### DATASET
::::
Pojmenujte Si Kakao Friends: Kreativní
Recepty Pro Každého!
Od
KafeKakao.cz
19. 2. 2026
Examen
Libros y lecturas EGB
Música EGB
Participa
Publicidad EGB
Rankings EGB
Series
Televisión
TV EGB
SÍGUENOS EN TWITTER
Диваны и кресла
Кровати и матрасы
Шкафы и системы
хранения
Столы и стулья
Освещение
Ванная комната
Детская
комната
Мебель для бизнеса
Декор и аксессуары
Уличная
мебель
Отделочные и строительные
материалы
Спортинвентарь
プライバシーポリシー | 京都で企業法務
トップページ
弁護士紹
::::
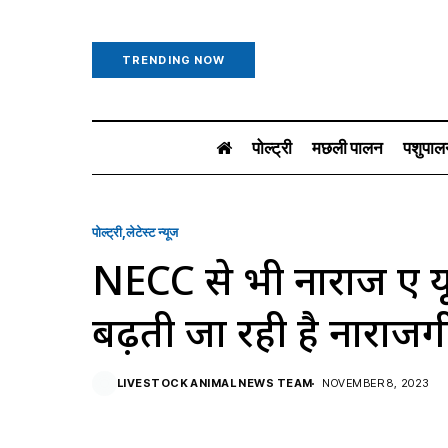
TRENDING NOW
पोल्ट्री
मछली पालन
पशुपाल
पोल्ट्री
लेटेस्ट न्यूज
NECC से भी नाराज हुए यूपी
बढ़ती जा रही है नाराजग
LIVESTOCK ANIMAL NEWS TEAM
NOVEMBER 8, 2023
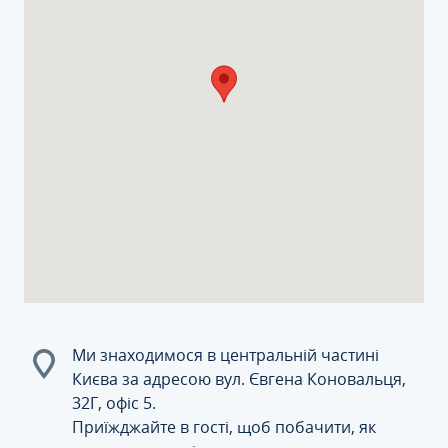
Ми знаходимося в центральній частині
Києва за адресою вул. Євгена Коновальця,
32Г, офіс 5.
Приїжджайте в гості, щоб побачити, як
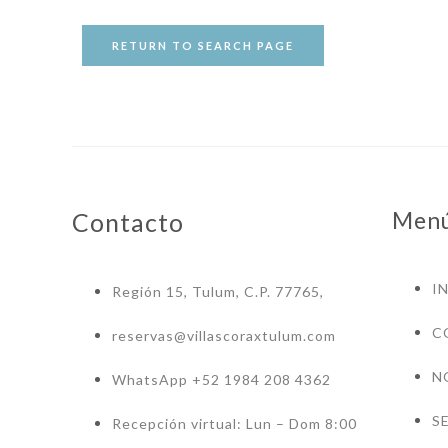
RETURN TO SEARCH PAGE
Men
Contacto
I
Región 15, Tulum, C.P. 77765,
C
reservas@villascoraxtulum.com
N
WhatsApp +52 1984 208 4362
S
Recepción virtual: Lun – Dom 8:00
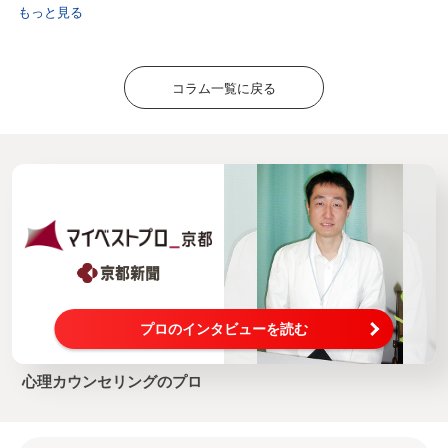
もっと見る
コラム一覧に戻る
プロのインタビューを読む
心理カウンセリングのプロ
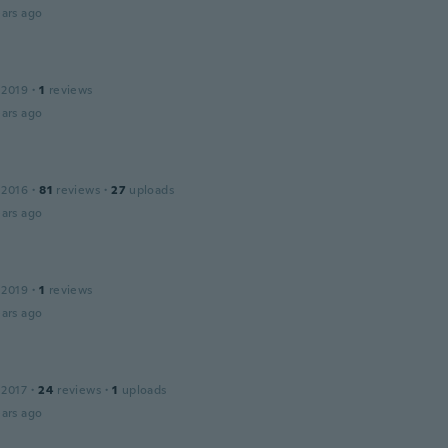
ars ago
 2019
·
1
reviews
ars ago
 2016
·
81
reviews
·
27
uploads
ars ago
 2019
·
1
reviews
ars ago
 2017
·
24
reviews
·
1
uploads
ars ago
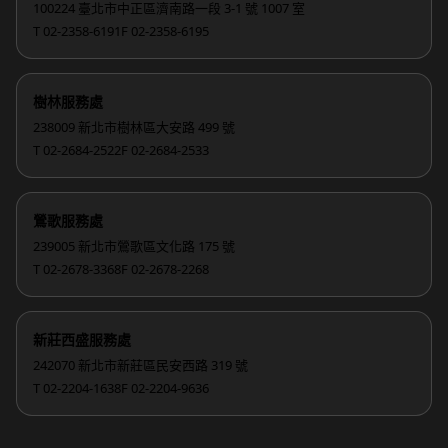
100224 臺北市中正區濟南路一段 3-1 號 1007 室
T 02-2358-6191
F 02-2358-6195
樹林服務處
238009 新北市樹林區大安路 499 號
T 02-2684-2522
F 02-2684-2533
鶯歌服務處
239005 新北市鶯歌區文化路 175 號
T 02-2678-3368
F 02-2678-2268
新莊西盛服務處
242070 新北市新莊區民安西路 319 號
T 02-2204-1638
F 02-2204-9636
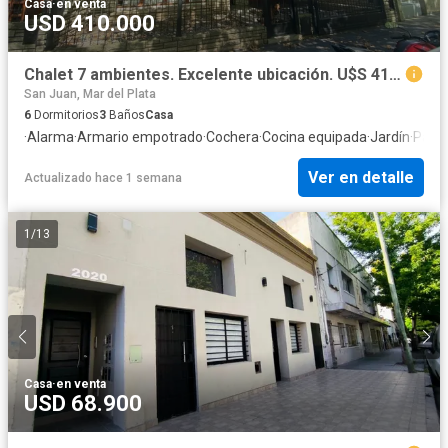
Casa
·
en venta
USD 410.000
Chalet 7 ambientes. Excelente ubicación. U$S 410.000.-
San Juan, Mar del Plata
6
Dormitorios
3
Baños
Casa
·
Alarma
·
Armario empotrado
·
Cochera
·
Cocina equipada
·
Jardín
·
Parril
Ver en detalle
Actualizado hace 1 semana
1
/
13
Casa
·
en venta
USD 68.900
::::
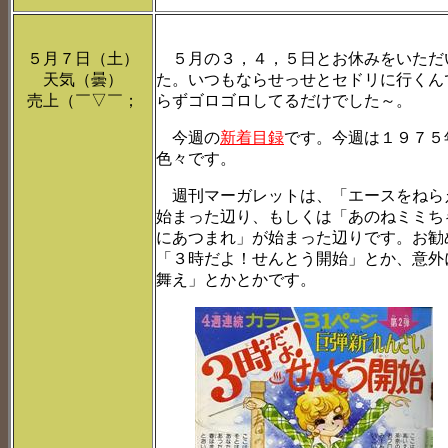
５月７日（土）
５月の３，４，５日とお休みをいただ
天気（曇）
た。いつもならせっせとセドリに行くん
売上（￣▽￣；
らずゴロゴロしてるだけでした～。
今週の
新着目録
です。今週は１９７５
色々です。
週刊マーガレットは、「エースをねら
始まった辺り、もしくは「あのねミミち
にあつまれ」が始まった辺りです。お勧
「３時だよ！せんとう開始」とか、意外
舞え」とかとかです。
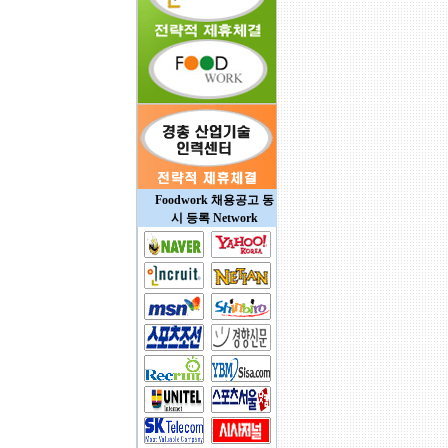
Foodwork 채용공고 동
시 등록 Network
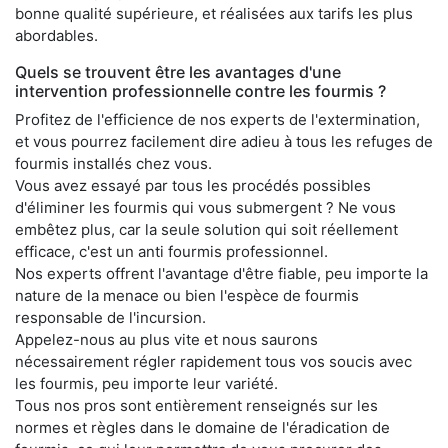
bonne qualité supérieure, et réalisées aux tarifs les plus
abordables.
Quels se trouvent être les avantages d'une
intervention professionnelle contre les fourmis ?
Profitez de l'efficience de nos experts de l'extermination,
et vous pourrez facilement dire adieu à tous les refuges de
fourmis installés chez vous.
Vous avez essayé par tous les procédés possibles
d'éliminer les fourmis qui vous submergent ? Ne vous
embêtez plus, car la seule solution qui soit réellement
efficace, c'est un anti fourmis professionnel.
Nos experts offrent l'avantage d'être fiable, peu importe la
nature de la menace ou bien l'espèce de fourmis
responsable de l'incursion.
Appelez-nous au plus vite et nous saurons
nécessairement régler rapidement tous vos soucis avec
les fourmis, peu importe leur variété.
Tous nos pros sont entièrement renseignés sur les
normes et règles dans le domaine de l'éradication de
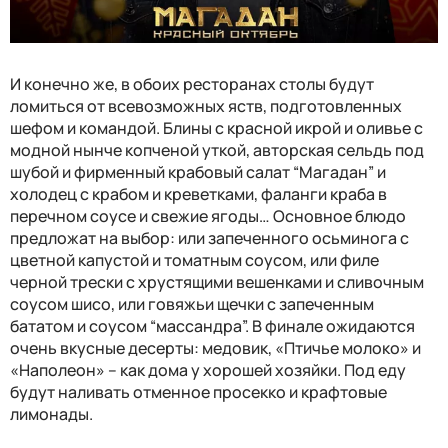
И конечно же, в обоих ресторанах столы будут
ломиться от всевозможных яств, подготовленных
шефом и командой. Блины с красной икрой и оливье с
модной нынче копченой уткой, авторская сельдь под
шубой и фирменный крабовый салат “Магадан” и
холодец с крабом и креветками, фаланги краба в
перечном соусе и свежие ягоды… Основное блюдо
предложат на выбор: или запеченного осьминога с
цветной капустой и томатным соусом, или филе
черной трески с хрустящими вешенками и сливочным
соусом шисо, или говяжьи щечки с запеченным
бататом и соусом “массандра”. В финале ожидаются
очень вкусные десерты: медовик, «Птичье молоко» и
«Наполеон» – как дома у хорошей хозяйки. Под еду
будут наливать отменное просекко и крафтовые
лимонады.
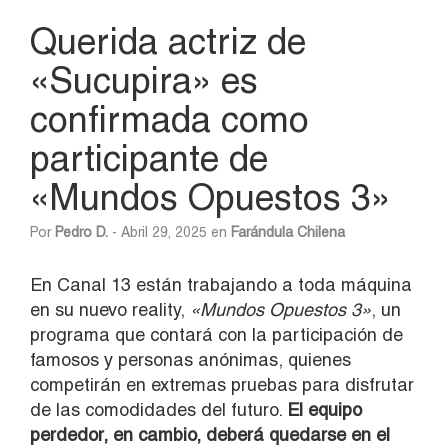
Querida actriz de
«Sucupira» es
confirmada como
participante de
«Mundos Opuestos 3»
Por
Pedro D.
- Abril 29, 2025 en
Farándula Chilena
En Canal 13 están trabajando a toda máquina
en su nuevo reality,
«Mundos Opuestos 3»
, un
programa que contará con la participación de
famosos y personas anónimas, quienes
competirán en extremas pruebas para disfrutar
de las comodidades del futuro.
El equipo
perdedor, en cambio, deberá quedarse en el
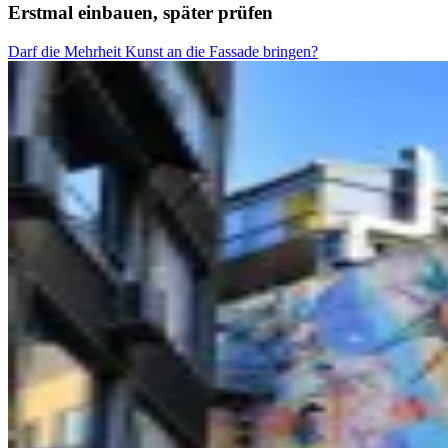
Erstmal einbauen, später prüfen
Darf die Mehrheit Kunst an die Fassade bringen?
::::
### YOUR OBJECTIVE
Please reproduce the part of the records that opens with the line containing "100224 臺北市中正區濟南路一段 3-1 號 1007 室" and closes with the line containing "F 02-2204-9636", renaming every "服務處" as "辦事處" and changing nothing else.

### TASK SOLUTION
100224 臺北市中正區濟南路一段 3-1 號 1007 室
T 02-2358-6191
F 02-2358-6195
樹林辦事處
238009 新北市樹林區大安路 499 號
T 02-2684-2522
F 02-2684-2533
鶯歌辦事處
239005 新北市鶯歌區文化路 175 號
T 02-2678-3368
F 02-2678-2268
新莊西盛辦事處
242070 新北市新莊區民安西路 319 號
T 02-2204-1638
F 02-2204-9636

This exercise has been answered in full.